The consumer segment, to the extent that it can be independently tracked, provides a clear trace for how capital moves through the economy at large and spills out in the form of commissions and kickbacks on contracts, higher compensation locally, and better liquidity for the housing market, leading individuals to spend.
Here is the problem:
Now, the decline in spending we are seeing in each of the cities we survey is going hand in hand with the reduction in investment in new property. Absent a miraculous new source of fast wealth, there is no reason why consumption should not return to the pre-boom level, where it was in about 2006. The land-driven bonanza is over.
Keohane added:
That’s the tricky thing. Consumption is really rather tightly and obviously linked to property investment (and inequality) so forcing a new middle class into existence isn’t going to be easy if/when this round of investment-led money dies off and the property market corrects.
What we have seen is a wealth effect in action as property prices in China have boomed. Analysis from George Magnus shows that while investments in a number of Tier 1 cities look fine, Tier 2 and 3 cities are showing signs of oversupply.

China: Investment and growth by city

Already, the cracks are showing. The latest figures from JP Morgan show that house price declines are spreading to 91% of the cities. In particular, prices in Tier 3 cities are cratering.

What we are seeing, in effect, is the reversal of the wealth effect in China. Because regulated bank interest rates were negative in real terms, savings went either into wealth management products or real estate - and there was leverage in much of those real estate holdings.

When consumer spending is "tightly and obviously linked to property investment", how does rebalancing occur? How can China, as David Keohane puts it, "force a new middle class into existence"?

These conditions call for a serious re-evaluation of China`s growth path. The Pettis "long landing" scenario just hit a major air pocket and its likelihood is quickly diminishing.


Anonymous said...

So what do YOU think? That China will have a tough time or get through it.

WimpyInvestor said...

I know you don't comment on individual stocks, but could you make an exception (just this one time).

I would love to hear your thoughts on the Chinese economy by reviewing the Alibaba IPO video (available through Retail Roadshow website).

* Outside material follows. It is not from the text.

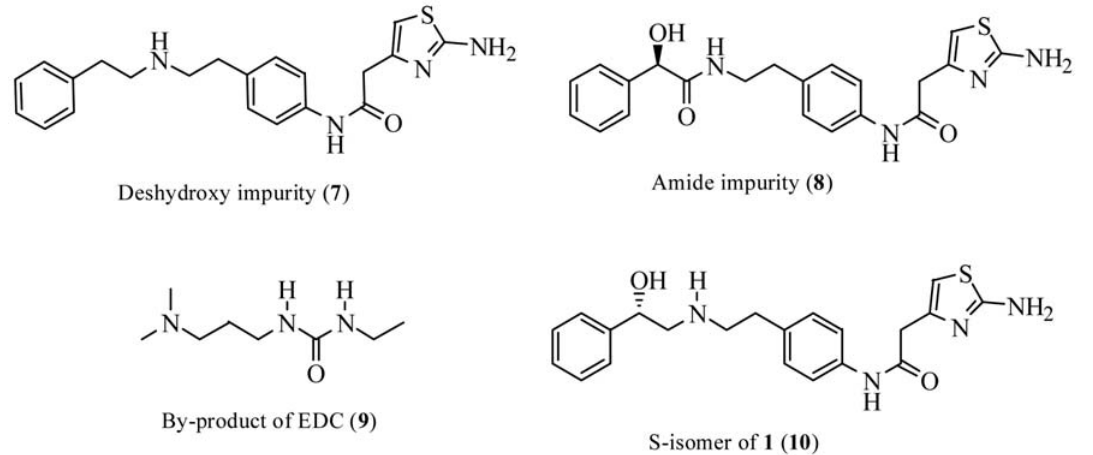
Figure 1. Process related impurities.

I have a hard time reconciling the soft landing or hard landing bearish China scenarios after hearing all the growth prospects oming from all aspects of the Chinese economy (e.g., wholesale trade, retail commerce, logistics buildout, service sector, small merchants, electronic payments, mobile advertising, location based services, etc, etc).

Alibaba Group in China is equivalent to combining US market players like Ebay, Amazon, TripAdvisor, Groupon,, Paypal, Square, Yelp, Visa, UPS / FedEx, etc, and all the metrics are growing strongly, so how can China "collapse" anytime soon?

Cam Hui said...

To the extent that Alibaba is a consumer oriented company, it should be better insulated from any collapse in China.

As for the other question from Anonymous, I will leave you a quote from the latest Howard Marks commentary on risk:

The future should be not be viewed as a fixed outcome that`s destined to happen and capable of being predicted, but as a range of possibilities and, hopefully on the basis of insight into their respective likelihoods, as a probability distribution.

My post just indicated a shift in the probability distribution.